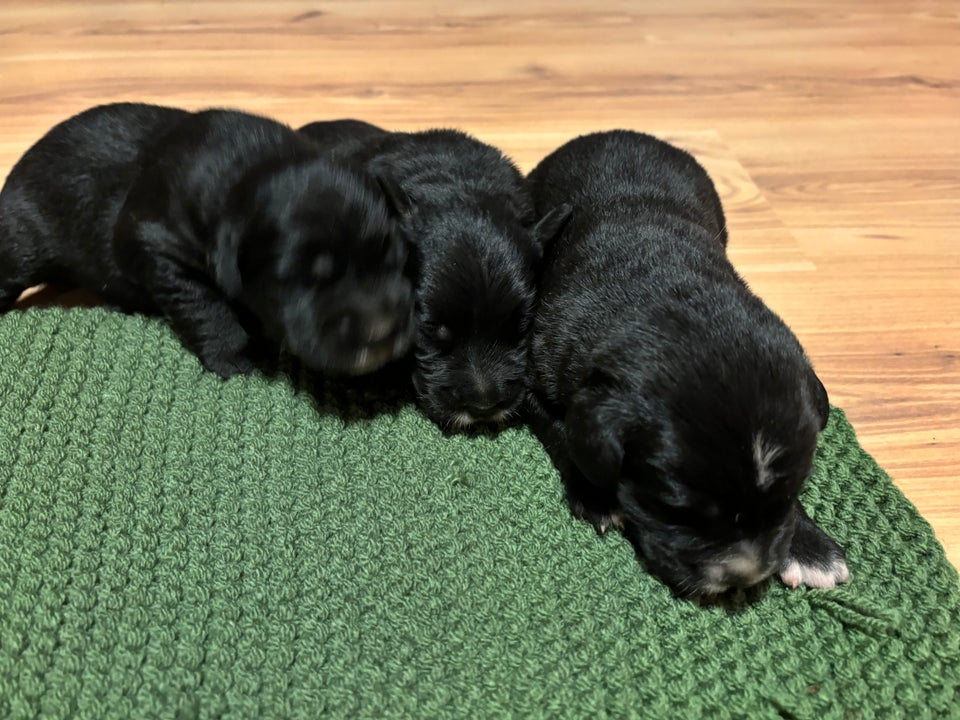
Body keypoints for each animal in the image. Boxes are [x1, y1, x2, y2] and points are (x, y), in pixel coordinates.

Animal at [0, 105, 414, 382]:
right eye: (301, 281)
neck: (252, 169)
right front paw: (230, 354)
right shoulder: (157, 245)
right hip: (25, 237)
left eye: (392, 256)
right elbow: (206, 307)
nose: (381, 332)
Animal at [528, 132, 852, 600]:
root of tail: (615, 132)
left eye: (791, 493)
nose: (746, 576)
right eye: (676, 510)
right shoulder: (535, 371)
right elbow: (562, 429)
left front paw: (811, 549)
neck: (667, 288)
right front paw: (597, 495)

****************

# WORK ITEM
The word is "right". Copy every line above where it appears.

# RESULT
right eye: (301, 281)
right front paw: (230, 354)
right shoulder: (157, 245)
right hip: (25, 237)
right elbow: (206, 307)
right eye: (676, 510)
right shoulder: (535, 371)
right elbow: (562, 429)
right front paw: (597, 495)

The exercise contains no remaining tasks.